La mañana siguiente olía a café recién hecho y pan quemado. Ernesto entró en La Luna Menguante, la única cafetería del pueblo que valía la pena, con el libro de Eber bajo el brazo y los ojos hinchados por la falta de sueño. La noche anterior no había podido cerrar los ojos, no después de lo que habían encontrado en el bosque. La página arrancada. La sangre. Alguien sabía demasiado.
Se sentó en una esquina, cerca de la ventana, y pidió un café negro y una tostada. Mientras esperaba, pasó los dedos por el borde rasgado del libro, como si pudiera recuperar el poema perdido con solo desearlo.

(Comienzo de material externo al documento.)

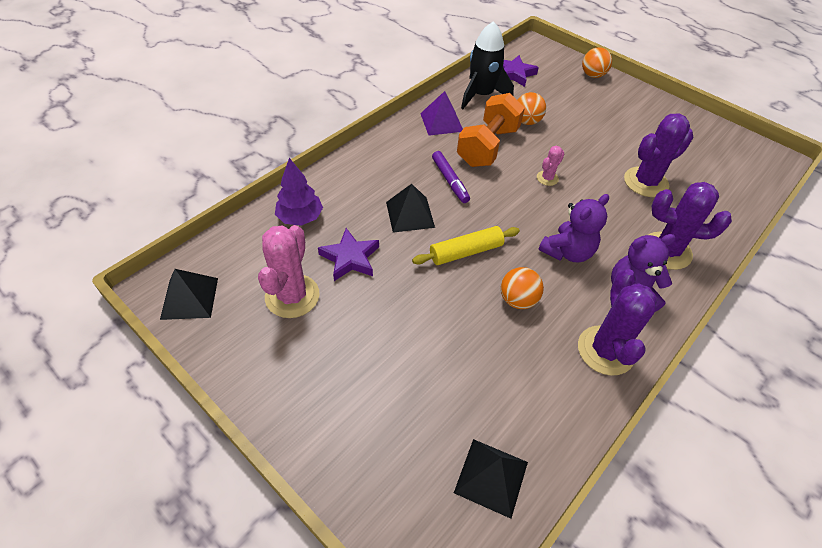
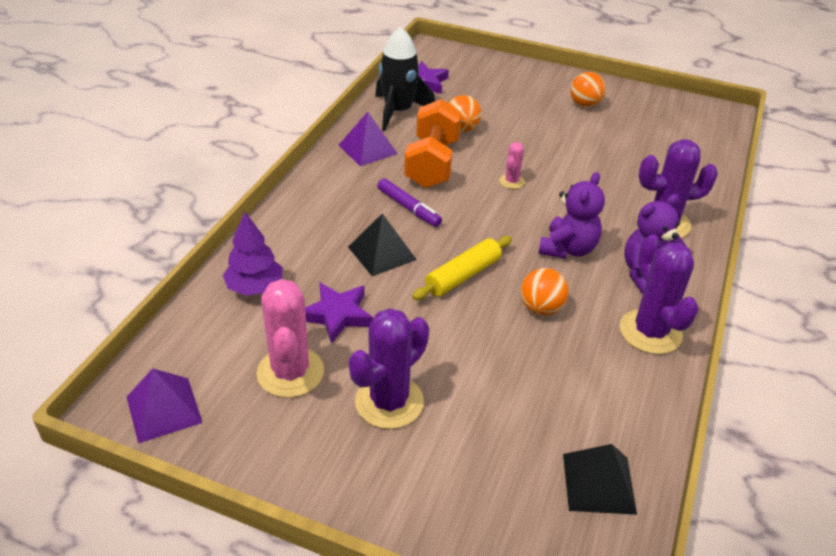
camera: 20 degrees left, 10 degrees down
(189, 298) = (163, 409): black pyramid -> purple pyramid
(592, 75) = (508, 68): orange ball -> orange ball (584, 104)
(646, 182) = (612, 163): purple cactus -> purple cactus (389, 402)

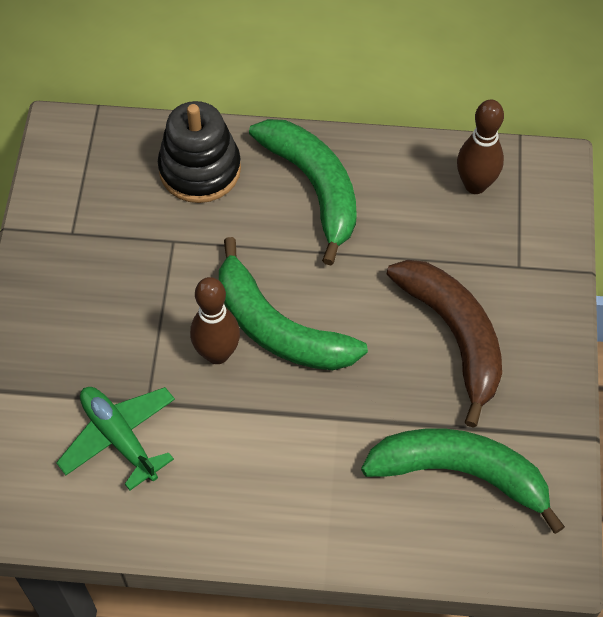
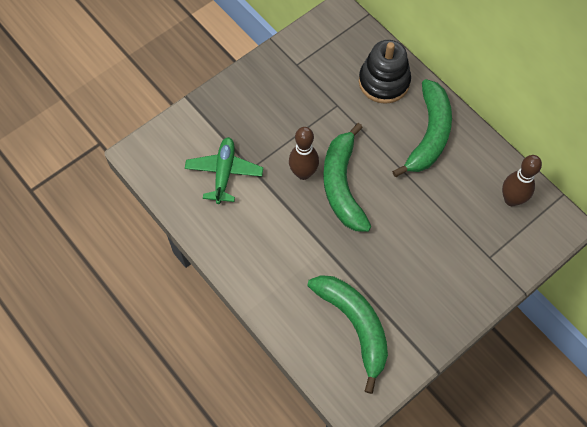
camera: 45 degrees right, 5 degrees up
(454, 336) = (421, 261): brown banana -> none

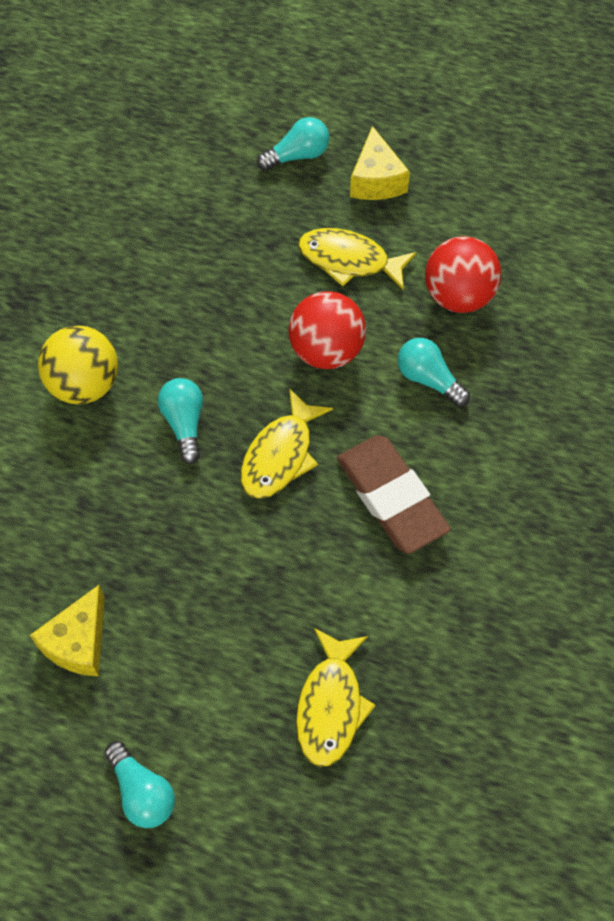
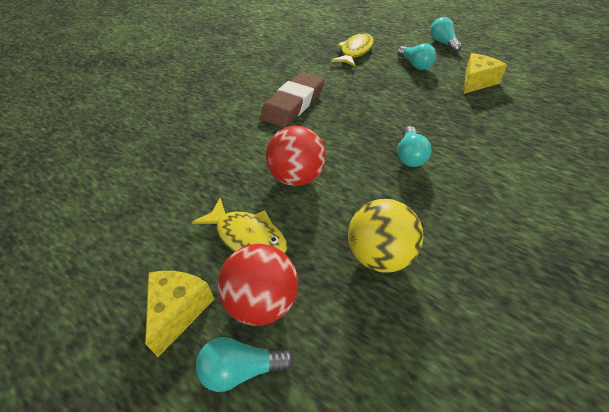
camera: 160 degrees left, 15 degrees down
(84, 384) = (487, 192): yellow ball -> yellow ball (380, 256)
(280, 455) = (350, 130): yellow fish -> none
(391, 497) = (293, 104): brown eraser -> brown eraser turned 45 degrees clockwise
(428, 379) = (238, 149): turquoise light bulb -> turquoise light bulb (415, 65)
(458, 296) = (183, 192): red ball -> red ball (263, 302)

—Parece que has tenido una noche movida.
La voz lo sacó de sus pensamientos. Alzó la vista y allí estaba Leo, el dueño del taller mecánico, un tipo grande de manos engrasadas y sonrisa fácil. Se sentó frente a él sin pedir permiso, dejando caer su gorra de béisbol sobre la mesa.
—Podría decirse eso —murmuró Ernesto, cerrando el libro con cuidado.
Leo tomó un sorbo de su propio café antes de hablar de nuevo, esta vez en un tono más bajo.
—Oí que andabas preguntando por Damián.
Ernesto se tensó. ¿Cómo lo sabía? Había sido discreto, pero en un pueblo tan pequeño, los murmullos viajaban más rápido que el viento.
—¿Y si es así?
Leo se inclinó hacia adelante, los codos sobre la mesa.
—No es buena idea meterte con ese tipo. Pero si de verdad necesitas encontrarlo, hay un viejo que podría ayudarte. Elías Soler. Era cazador, igual que Damián, antes de que todo se fuera al infierno.
—¿Dónde lo encuentro?
—En una cabaña al norte del pueblo, pasando el arroyo seco. —Leo hizo una pausa y bajó aún más la voz—. Pero ten cuidado. Elías no habla con cualquiera, y menos de eso.
Ernesto asintió, metiéndose la dirección en la memoria. Antes de irse, Leo le dejó una última advertencia:
—Damián no es de los que perdonan. Si te ve como una amenaza…
No terminó la frase. No hacía falta.
Ernesto pagó su café y salió a la calle, donde la luz del sol no lograba calentar el frío que llevaba dentro. Tenía un nombre. Un lugar. Y, sobre todo, una certeza: si alguien sabía qué había pasado con la página del libro, era Elías.
Pero una pregunta lo perseguía mientras caminaba de vuelta hacia donde Eber lo esperaba: ¿Estaba listo para las respuestas?